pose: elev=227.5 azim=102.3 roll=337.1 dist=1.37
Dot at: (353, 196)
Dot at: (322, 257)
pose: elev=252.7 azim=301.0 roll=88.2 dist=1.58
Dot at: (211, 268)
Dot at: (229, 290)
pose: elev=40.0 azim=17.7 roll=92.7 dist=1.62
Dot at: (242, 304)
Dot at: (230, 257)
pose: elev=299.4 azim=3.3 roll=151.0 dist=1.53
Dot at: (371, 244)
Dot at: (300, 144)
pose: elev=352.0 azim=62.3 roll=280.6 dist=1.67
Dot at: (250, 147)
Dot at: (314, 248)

▬▬▬

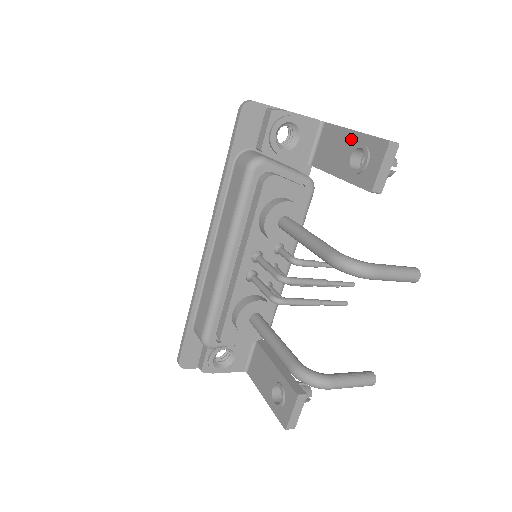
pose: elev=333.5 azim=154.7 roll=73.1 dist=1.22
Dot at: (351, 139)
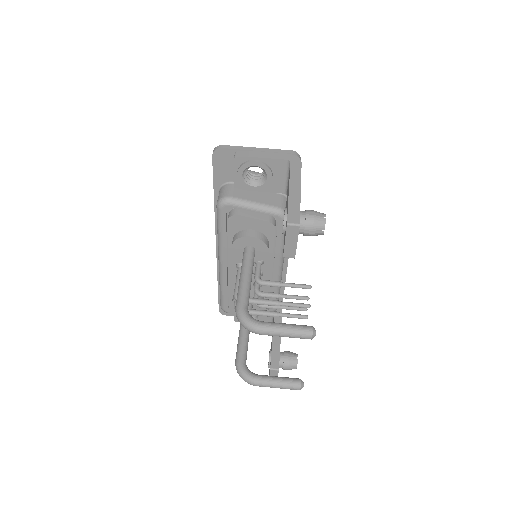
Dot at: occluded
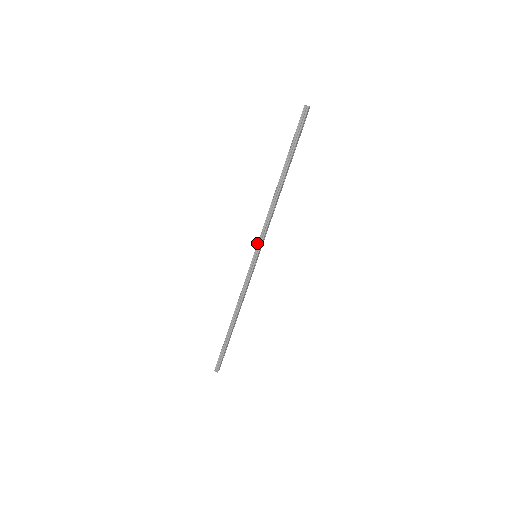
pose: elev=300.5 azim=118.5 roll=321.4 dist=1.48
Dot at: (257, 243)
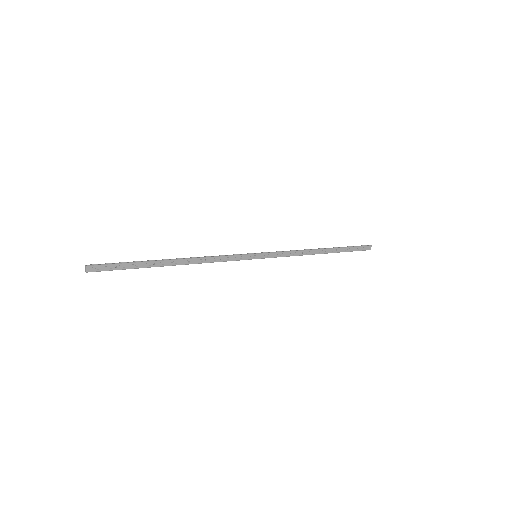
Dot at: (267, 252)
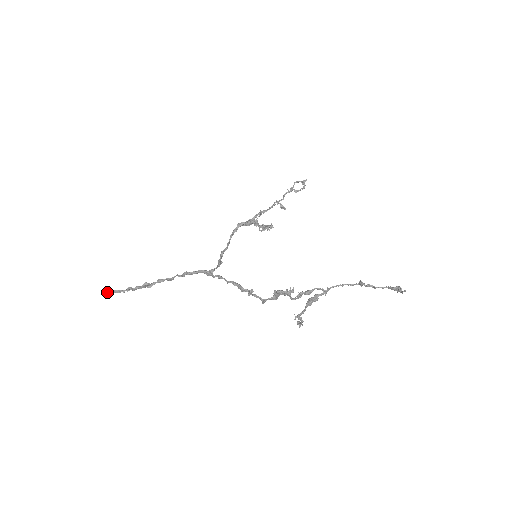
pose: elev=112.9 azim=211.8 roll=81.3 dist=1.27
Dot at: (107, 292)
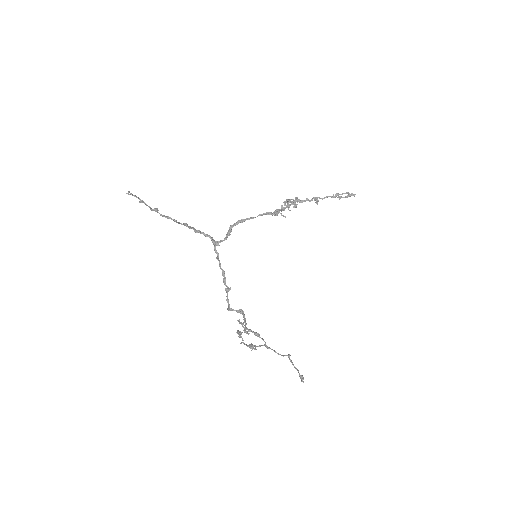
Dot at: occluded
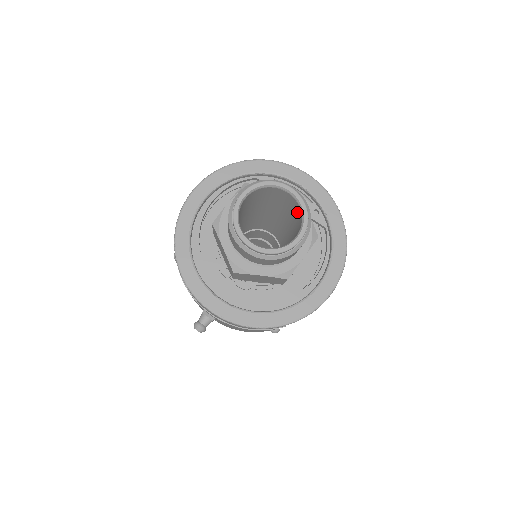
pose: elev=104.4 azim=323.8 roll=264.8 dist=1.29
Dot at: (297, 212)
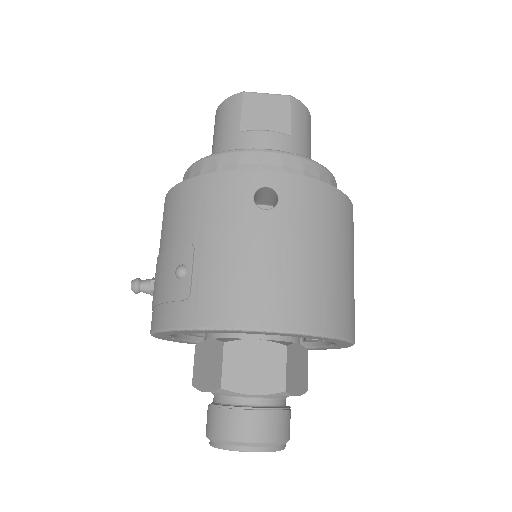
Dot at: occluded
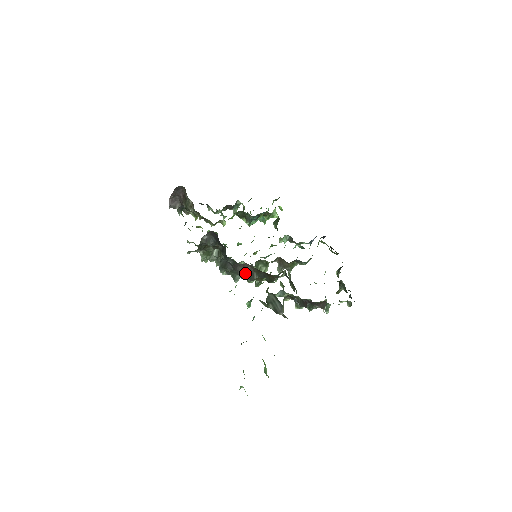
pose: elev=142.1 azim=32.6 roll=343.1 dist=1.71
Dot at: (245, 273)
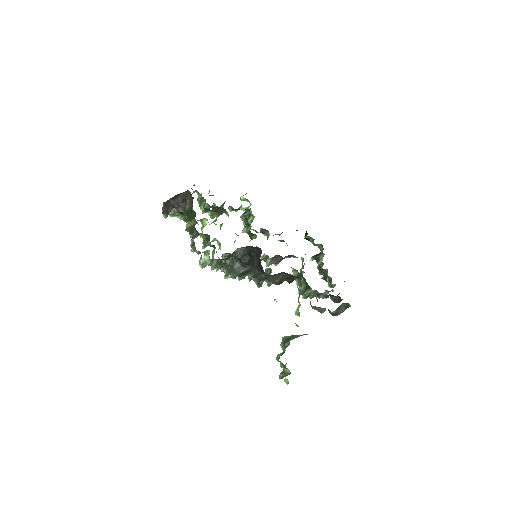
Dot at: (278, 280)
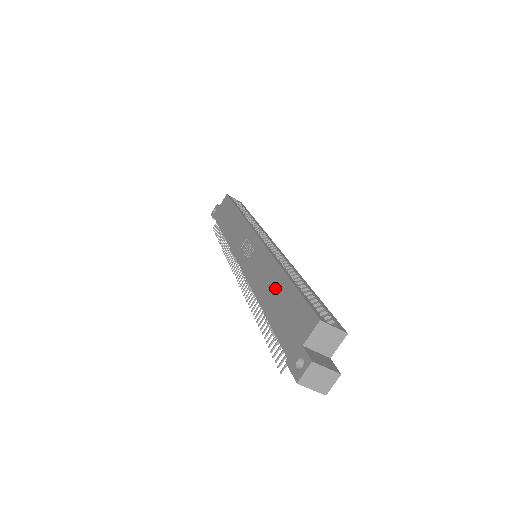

▬▬▬

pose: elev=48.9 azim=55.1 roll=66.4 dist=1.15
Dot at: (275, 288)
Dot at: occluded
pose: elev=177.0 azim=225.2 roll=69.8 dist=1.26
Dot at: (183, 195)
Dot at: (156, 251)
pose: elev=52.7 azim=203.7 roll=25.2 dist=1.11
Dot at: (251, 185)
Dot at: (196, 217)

▬▬▬

PROBLEM DETAILS ::
Express the listing above, from the line with "pose: elev=227.5 azim=102.3" up to and including the line with "Dot at: (300, 144)", as a Markdown table with the columns Row and Line. Number each row and skip any blank lines.

EXPECTED ANSWER ::
| Row | Line |
|---|---|
| 1 | pose: elev=227.5 azim=102.3 roll=337.1 dist=1.37 |
| 2 | Dot at: (353, 196) |
| 3 | Dot at: (322, 257) |
| 4 | pose: elev=252.7 azim=301.0 roll=88.2 dist=1.58 |
| 5 | Dot at: (211, 268) |
| 6 | Dot at: (229, 290) |
| 7 | pose: elev=40.0 azim=17.7 roll=92.7 dist=1.62 |
| 8 | Dot at: (242, 304) |
| 9 | Dot at: (230, 257) |
| 10 | pose: elev=299.4 azim=3.3 roll=151.0 dist=1.53 |
| 11 | Dot at: (371, 244) |
| 12 | Dot at: (300, 144) |